Tanzania: prices stabilise as cement comes back online

Tanzania: prices stabilise as cement comes back online
19 October 2011

Cement supply and prices at the retail market in the city have stabilised after a major producer resumed full production. One of the Tanzania Portland Cement Company plants developed mechanical problems early last week and sent prices of the commodity skyrocketing.

Cement prices increased in Dar es Salaam by about KES2000 (US$20) per a 50kg bag last. Various outlets sold cement bags at between KES15,000-15,500 (US$150.2- 155.2) from KES13,000 (US$130) a week before.

The situation no appears back to normal. Twiga Cement managing director, Pascal Lesoinne said the company fixed the mechanical fault and restored its 25,000t production.“We experienced the problem in the last two weeks, but until end of last week we had already rectified the fault and resumed to our weekly production capacity of 25,000t,” he said.

Supplies have started to reach the market again in healthy volumes.  “We have started receiving the consignments from the orders that we pressed to the plant (TPCC)…we are now selling it at KES13,000,” Johnson Kisoki, a trader at Buguruni, a city suburb said. TPCC management said the plant was repaired and resumed production in the weekend.

He added that he believes prices rises was caused by profiteering by unscrupulous traders rather than by actual traders.

TPCC also known as Twiga Cement, which produces 25,000t weekly, supplies more than 60 per cent of cement to Dar es Salaam and neighbouring regions. Currently, its production covers approximately 40 per cent of domestic demand with the rest being covered by the remaining two factories, which are in Tanga and Mbeya. Tanzania’s cement industry has a total output of 3Mt against the country’s annual demand of 2.1Mt.
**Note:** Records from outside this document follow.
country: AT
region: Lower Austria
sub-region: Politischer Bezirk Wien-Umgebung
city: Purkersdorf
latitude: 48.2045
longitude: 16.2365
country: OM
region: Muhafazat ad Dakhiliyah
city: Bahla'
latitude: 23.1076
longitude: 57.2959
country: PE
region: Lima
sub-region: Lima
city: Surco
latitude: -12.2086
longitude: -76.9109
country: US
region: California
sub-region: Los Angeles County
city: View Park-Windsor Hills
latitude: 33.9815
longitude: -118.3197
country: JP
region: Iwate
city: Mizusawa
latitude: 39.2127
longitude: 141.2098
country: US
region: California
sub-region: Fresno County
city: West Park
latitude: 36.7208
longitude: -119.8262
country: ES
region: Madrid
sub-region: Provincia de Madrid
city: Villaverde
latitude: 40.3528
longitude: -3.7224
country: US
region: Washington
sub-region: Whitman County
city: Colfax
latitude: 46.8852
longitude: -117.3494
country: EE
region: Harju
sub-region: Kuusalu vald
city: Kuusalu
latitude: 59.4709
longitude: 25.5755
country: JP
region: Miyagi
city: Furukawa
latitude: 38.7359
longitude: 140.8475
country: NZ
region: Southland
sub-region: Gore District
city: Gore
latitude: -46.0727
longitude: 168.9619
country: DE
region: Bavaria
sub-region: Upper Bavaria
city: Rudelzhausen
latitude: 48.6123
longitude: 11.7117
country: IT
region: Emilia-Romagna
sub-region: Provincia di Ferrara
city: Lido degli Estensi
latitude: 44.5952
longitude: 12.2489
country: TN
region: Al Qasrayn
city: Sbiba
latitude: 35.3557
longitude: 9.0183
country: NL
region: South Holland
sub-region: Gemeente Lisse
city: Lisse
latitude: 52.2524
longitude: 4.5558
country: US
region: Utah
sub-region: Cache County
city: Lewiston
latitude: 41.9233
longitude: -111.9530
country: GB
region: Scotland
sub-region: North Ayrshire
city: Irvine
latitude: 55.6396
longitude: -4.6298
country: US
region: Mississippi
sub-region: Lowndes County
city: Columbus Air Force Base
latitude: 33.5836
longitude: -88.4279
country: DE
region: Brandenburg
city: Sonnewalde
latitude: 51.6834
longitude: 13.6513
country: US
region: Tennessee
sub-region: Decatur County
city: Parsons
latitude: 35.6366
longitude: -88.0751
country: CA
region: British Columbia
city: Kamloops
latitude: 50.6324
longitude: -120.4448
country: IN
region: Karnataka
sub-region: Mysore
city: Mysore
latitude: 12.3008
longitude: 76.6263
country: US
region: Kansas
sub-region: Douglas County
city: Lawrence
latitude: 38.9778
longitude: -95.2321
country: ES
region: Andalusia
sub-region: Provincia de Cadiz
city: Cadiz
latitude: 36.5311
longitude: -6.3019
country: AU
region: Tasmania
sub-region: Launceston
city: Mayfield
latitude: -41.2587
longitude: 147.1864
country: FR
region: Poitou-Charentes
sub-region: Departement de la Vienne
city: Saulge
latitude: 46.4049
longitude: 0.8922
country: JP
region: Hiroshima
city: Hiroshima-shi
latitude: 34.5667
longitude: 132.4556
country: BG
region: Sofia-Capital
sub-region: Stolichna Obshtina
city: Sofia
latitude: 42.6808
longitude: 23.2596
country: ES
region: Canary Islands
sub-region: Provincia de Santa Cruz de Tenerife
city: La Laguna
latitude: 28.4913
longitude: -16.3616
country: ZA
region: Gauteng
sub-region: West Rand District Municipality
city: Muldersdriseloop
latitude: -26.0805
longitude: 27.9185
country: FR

But ongoing power shortages barely enables domestic producers to attain fully capacity production.

Due to the shortage of the cement in the recent years, East Africa Community finance ministers reduced Common External Tariff (CET) on cement from 40 per cent to 25 per cent, causing influx of cheap imported cement.Builders are increasingly resorting to imported cement from Pakistan and other Asian countries due to its affordability and it is reportedly to capture about 10 per cent of the local market.

However, the manufacturers have been complaining to the government for not reinstating the import duty even after the increased production capacity, to render them a level playing field as they grapple with increased competition.